Trois jours après il décédait à l’hôpital Bichat laissant dans la vie de ceux qui l'avaient approché un grand vide qui ne se refermera jamais. Pierre était mon vieux maître mais aussi un véritable ami malgré les trente six années qui nous séparaient.

Dire que Pierre me manquera est une litote. Il laisse dans ma vie un grand vide que je ne comblerai jamais. Il me reste le souvenir de nos déjeuners, de ses précieux conseils, de son humanité, de sa gentillesse, de ses yeux bleus malicieux, de son immense culture, de l'agilité intellectuelle dont il faisait preuve, de ma surprise sans cesse répétée de me dire que ce vieil homme était bien plus jeune que bien des gens de vingt ans. Les souvenirs eux, ne meurent jamais, c'est déjà ça. 

Je retournerai régulièrement dans notre restaurant préféré rue Fabre d’Églantine, cet excellente adresse où lorsque nous entrions, moi le premier, je demandai d'autorité la meilleure table pour le professeur C. Ce sont vingt-quatre années de ma vie qui viennent de se clore brutalement.

Chaque année, les universités sortiront leur contingent de psychiatres mais moi j'aurais eu la chance d'avoir connu bien mieux : un vieux savant et un saint homme.

 Requiescat in pace ...



De profundis clamavi ad te, Domine, Domine, exaudi vocem meam.
Fiant aures tuæ intendentes in vocem deprecationis meæ.
Si iniquitates observaveris, Domine, Domine, quis sustinebit ?
Quia apud te propitiatio est, et propter legem tuam sustinui te, Domine.
Sustinuit anima mea in verbo ejus, speravit anima mea in Domino.
A custodia matutina usque ad noctem, speret Israël in Domino.
Quia apud Dominum misericordia, et copiosa apud eum redemptio.
Et ipse redimet Israël ex omnibus iniquitatibus ejus.
Requiem aeternam dona eis Domine, et lux perpetua luceat eis.

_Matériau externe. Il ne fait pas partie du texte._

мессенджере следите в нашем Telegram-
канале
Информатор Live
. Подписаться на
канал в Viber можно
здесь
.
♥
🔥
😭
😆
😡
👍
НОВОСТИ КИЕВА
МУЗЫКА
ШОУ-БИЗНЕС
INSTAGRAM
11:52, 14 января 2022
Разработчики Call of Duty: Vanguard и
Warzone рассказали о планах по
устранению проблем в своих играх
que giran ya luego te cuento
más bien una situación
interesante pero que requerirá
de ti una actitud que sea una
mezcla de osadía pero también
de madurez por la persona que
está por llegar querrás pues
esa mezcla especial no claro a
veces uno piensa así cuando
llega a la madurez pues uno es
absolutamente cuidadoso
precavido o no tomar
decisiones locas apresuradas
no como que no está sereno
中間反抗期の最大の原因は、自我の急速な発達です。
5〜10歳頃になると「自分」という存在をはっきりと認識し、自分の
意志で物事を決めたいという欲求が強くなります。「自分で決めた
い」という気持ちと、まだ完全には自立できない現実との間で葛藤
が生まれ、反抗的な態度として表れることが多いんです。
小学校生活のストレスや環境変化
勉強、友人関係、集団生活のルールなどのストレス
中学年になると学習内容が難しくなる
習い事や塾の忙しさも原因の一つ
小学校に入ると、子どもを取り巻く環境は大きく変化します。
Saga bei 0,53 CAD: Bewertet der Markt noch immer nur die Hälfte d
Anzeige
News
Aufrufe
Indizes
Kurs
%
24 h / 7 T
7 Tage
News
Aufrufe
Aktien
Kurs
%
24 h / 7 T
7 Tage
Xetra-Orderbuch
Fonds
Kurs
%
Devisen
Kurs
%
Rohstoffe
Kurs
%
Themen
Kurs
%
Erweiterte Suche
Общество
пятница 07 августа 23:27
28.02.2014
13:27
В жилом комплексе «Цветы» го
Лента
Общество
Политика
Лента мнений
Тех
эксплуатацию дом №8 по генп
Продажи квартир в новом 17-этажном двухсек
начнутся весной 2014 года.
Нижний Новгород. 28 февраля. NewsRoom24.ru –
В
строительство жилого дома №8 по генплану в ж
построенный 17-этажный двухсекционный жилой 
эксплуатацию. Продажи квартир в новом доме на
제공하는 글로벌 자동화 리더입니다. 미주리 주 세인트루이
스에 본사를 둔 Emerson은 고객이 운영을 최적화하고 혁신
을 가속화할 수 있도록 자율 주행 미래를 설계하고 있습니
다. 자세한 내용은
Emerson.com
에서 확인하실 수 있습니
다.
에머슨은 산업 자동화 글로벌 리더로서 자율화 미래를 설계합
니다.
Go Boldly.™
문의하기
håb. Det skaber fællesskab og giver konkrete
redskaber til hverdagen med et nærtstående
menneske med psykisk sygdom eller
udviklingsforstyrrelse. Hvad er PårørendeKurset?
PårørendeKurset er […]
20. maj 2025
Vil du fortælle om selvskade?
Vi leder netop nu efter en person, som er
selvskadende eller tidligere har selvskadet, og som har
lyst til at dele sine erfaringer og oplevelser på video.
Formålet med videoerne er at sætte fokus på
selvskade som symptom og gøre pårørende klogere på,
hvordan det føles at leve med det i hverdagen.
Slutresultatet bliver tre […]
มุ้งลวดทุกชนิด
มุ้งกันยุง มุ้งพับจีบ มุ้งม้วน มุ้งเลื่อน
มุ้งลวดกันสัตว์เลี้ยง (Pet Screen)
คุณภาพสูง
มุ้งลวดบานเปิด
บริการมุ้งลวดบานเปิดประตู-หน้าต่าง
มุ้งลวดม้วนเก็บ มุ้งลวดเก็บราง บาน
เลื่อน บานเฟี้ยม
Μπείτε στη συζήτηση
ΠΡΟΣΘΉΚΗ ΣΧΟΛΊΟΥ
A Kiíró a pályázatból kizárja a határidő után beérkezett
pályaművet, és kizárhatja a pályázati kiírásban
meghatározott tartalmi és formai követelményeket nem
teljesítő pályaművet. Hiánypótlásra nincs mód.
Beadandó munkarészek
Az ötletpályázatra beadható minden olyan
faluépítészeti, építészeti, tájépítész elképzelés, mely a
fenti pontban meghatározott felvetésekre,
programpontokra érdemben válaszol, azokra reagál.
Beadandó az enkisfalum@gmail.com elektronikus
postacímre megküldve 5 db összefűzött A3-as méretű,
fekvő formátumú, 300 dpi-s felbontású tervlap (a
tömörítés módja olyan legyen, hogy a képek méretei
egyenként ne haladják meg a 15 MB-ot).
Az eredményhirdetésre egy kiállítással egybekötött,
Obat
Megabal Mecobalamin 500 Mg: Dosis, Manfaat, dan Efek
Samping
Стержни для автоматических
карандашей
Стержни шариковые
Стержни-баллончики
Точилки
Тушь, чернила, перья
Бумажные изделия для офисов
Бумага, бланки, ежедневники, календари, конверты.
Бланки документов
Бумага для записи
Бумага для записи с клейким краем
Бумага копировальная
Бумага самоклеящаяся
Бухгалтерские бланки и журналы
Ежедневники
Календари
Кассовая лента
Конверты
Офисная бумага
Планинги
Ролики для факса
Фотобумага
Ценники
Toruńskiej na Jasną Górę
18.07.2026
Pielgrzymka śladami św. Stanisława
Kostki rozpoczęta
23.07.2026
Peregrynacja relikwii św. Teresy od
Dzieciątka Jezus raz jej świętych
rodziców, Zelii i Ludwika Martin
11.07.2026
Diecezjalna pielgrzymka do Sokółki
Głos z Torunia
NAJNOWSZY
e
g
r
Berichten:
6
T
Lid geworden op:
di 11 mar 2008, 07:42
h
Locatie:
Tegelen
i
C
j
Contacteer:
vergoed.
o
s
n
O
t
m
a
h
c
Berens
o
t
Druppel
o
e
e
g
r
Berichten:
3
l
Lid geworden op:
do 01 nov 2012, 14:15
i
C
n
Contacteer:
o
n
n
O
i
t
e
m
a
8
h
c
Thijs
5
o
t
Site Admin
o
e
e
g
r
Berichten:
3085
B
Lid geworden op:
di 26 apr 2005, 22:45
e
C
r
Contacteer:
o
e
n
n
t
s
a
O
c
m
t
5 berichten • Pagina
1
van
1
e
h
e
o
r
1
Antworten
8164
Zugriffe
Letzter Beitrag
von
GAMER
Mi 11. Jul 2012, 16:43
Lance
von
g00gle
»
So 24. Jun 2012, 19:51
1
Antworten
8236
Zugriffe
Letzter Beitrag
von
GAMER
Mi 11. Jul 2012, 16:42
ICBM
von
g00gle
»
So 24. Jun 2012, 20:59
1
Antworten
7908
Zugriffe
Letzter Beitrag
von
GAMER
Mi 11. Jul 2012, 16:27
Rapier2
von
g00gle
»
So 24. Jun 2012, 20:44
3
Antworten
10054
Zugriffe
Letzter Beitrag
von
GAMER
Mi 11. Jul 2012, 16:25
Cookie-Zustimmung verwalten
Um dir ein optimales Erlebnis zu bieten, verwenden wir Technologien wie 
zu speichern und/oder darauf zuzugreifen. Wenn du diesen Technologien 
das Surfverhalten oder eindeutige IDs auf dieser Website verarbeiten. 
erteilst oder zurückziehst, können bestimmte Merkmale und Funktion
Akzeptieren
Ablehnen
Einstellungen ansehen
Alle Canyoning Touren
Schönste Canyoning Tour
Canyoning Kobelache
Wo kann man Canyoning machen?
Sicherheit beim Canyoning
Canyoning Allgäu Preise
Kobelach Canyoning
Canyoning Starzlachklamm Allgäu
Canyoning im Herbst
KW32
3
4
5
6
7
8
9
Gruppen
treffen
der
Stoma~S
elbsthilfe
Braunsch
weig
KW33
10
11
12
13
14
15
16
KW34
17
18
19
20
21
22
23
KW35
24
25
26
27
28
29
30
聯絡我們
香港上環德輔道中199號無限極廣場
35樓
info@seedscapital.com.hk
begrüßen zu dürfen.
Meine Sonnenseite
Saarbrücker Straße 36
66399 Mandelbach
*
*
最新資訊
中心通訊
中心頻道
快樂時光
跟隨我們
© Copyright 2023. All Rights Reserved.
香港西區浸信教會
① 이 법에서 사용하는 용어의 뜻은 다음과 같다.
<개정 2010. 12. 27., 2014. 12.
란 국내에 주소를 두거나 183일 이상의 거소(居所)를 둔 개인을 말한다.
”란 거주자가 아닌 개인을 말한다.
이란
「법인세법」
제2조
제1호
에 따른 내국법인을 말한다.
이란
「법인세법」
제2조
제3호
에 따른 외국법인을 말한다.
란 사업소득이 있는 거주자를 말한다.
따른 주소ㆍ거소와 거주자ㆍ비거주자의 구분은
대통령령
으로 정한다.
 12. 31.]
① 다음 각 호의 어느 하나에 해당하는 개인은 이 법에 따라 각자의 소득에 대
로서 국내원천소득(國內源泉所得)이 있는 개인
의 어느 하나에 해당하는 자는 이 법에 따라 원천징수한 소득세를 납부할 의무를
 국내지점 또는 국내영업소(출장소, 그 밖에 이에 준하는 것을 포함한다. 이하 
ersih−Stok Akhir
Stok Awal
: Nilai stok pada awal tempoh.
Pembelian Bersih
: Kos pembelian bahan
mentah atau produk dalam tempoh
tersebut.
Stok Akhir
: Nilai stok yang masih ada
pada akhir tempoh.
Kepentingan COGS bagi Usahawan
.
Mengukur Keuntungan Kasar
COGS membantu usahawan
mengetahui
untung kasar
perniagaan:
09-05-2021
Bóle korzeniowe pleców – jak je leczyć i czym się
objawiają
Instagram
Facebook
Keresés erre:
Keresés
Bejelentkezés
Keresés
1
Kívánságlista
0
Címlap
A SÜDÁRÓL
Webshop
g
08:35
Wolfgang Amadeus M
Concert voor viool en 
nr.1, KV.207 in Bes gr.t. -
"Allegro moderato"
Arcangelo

Amen.

4 Comments:

Blogger Kevin Macarry said...

"Depuis j'ai appris qu'il fallait se méfier des bureaux trop bien rangés et qu'à contrario, un endroit bordélique laisse augurer un esprit qui fonctionne bien. " à ce propos petite anecdote rigolote j'ai fais des recherche vite fait là dessus et je suis tombé sur ça

" Les chercheurs ont demandé aux participants de remplir un questionnaire dans un bureau rangé, ou en désordre, puis de faire un don à une œuvre de bienfaisance et, à leur départ, de choisir une collation. Ceux qui avaient accompli cette tâche dans un bureau rangé ont fait les dons les plus importants. Ils ont été aussi plus nombreux à préférer la pomme à la tablette de chocolat en guise de collation. Preuve de conformisme, selon la chercheuse : « ils ont fait ce que l’on attendait d’eux. » "


bon après ça vaut ce que ça vaut

2/2/18 10:09 AM  
Blogger Castanea Com said...

Comment pourrait on laisser quelque commentaire à cet article ?
Comment pourrait on ne pas laisser de commentaire à cet article ?

16/2/18 9:35 AM  
Blogger Castanea Com said...

Comment pourrait on laisser quelque commentaire à cet article ?
Comment pourrait on ne pas laisser de commentaire à cet article ?

16/2/18 9:36 AM  
Blogger Kevin Macarry said...

où est le problème de laisser un commentaire à cet article?